Reliability and Accountability Continue to Rise in the Digital Media Space
Multiple areas in the digital media world have started commenting on the reliability of certain industry “norms” that currently exist. Digiday published an article covering digital media buying audits and poked holes in the strategy, results and overall system that digital media auditors have implemented. Adweek covered the latest venture of five leading marketer groups in the U.S. that have had enough of the ambiguity and uncertainty that comes with third-party marketing data. Now that digital media is an established platform for providing content and reaching consumers, there is an attitude shift occurring that everything may not have been set up in the smartest, most trustworthy way.
Media Buying Audits Are Unfairly Affecting Digital Publishers
Recently, a lot of media buying has transitioned to in-house jobs rather than contracting with agencies in an attempt to cut down on costs for ad purchases. During this transition, brand advertisers have started to question the process of pricing and analyzing digital ad placements that media audit agencies claim to do. Digital advertisements have become more complicated than the basic CPM price points that digital audit firms want to place on these ads, especially with the amount of programmatic buying that is now occurring. The number of variables that currently exist for digital impressions is way larger than anything a CPM benchmark could cover, and the CPM is giving a false impression on the agency’s and the ad’s performance.
More so, there have been a lot of questions surrounding how reliable some of the digital audit firm’s tactics are for determining the cost of ads. The “pool benchmarking” media auditing technique is outdated and rumored to not be very honest. The strategy is supposed to include a large number of clients in the pool and then compare an individual brand’s advertising costs and performance vs. the entire pool. The issue is that a lot of times, the pool doesn’t include enough clients to provide a reliable comparison on the individual brand to the “industry.”
Why Should Digital Media Publishers Care?

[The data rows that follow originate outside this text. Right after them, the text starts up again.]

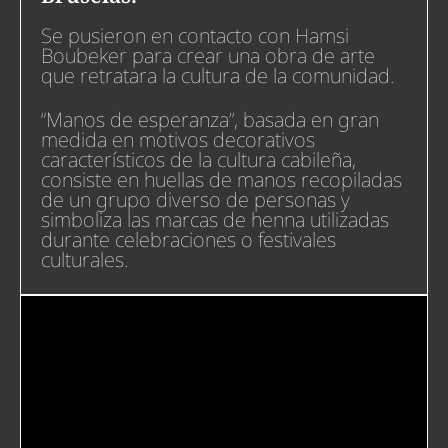
Se pusieron en contacto con Hamsi
Boubeker para crear una obra de arte
que retratara la cultura de la comunidad.
“Manos de esperanza”, basada en gran
medida en motivos decorativos
característicos de la cultura cabileña,
consiste en huellas de manos recopiladas
de un grupo diverso de personas y
simboliza las marcas de henna utilizadas
durante celebraciones o festivales
culturales.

The publishers are being impacted because they are trying to sell advertising space on their websites through digital ad buys. The problem is that when the media auditors are reporting exaggerated and false results for digital ad performances, then the publishers end up having to offer better prices that match those from the audit pool results. Publishers are being bullied into offering the lower price for their ad space that the media auditors are reporting as industry average. In reality, the price should be higher, so publishers are losing out on that advertising profit.

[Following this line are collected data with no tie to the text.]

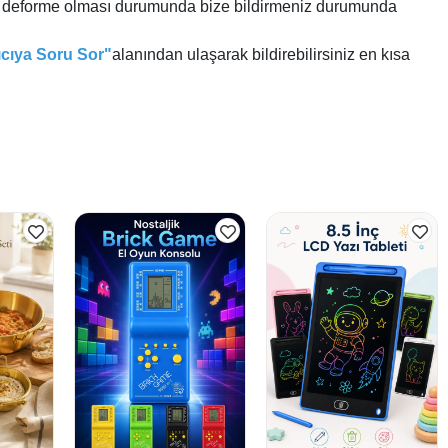
me, deforme olması durumunda bize bildirmeniz durumunda
ıcıya Soru Sor"
alanından ulaşarak bildirebilirsiniz en kısa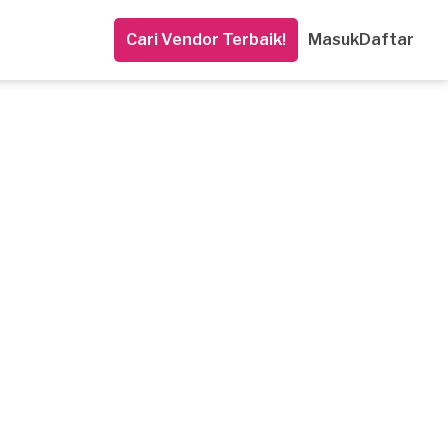
Cari Vendor Terbaik!
Masuk
Daftar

The positive is that because of the callout that media auditors are outdated, and with the shift to in-house media buying, the agencies are trying to make changes to keep up with media advertising. They are trying to steer away from auditing and towards effectiveness modeling to help their brand clients perform as best they can in the digital ad space. This will hopefully result in fairer price negotiating for digital ads moving forward.
Third-Party Data Clean Up
Advertising space isn’t the only topic in question lately. Recently, industry professionals have had enough with messy datasets as well. As the number of datasets available continues to grow, marketers and advertisers are overwhelmed with options and are uncertain as to which data is the most reliable. Details about where the data comes from, what audience is included in it, how it was acquired, etc. can be hard to come by. When advertisers want to buy third-party datasets, they are basically in the dark for which they can rely on. Five of the leading marketing groups – the ANA, the ARF, the Coalition for Innovative Media Measurement, the DMA and the IAB Tech Lab – are trying to fix this by establishing data labeling standards.
The aim of the data labeling standards is to provide insight into four questions that commonly go unanswered:
- Which provider did the segment come from?

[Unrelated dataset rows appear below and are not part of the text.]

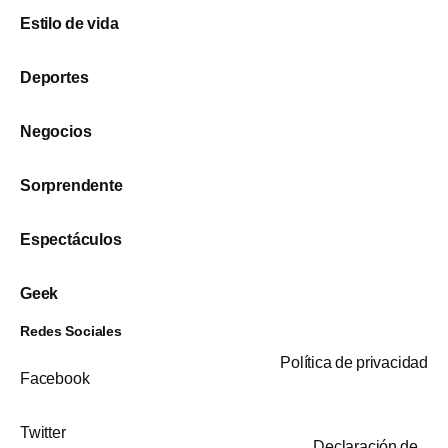
Estilo de vida
Deportes
Negocios
Sorprendente
Espectáculos
Geek
Redes Sociales
Política de privacidad
Facebook
Twitter
Declaración de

- What is the source of their data?
- Who is in an audience and which audiences on the market are comparable?
- How was the audience built?
By implementing structure to the data and requiring information on each set be provided, this will help to clean up the industry and help to bring good data to the forefront for marketers and advertisers.
How Publishers Can Benefit
The emphasis on the current issues with third-party data and datasets in general is a positive thing for publishers. Legislative initiatives such as GDPR and CCPA started the momentum of demanding better practices for using consumer data, but that alone isn’t enough. Structuring and monitoring the way third-party data is sold will help to weed out bad datasets and will further emphasize the importance of pure data lists.
While skepticism and scrutiny for ambiguous data lists are high, publishers should act on the opportunity to provide better data. An advantage they have is their built-in audiences that are comprised of first-party data. Even if the third-party data becomes more regulated, first-party data is still the most ideal for targeting consumers. Publishers are in a unique position and should take action now. One of the best ways to do so is by ensuring their data is already clean, organized, and unified under one platform. The value and the opportunity is there, publishers just need to make sure they are acting on it.
A Brighter Future Is on the Horizon
While separate topics, each of these situations is encouraging for publishers. The industry is starting to hold one another accountable for services and offerings that are being shared between advertisers, marketers, and publishers. The value that digital media publishers have is large and hopefully these initiatives will help to give publishers a fair place in the industry.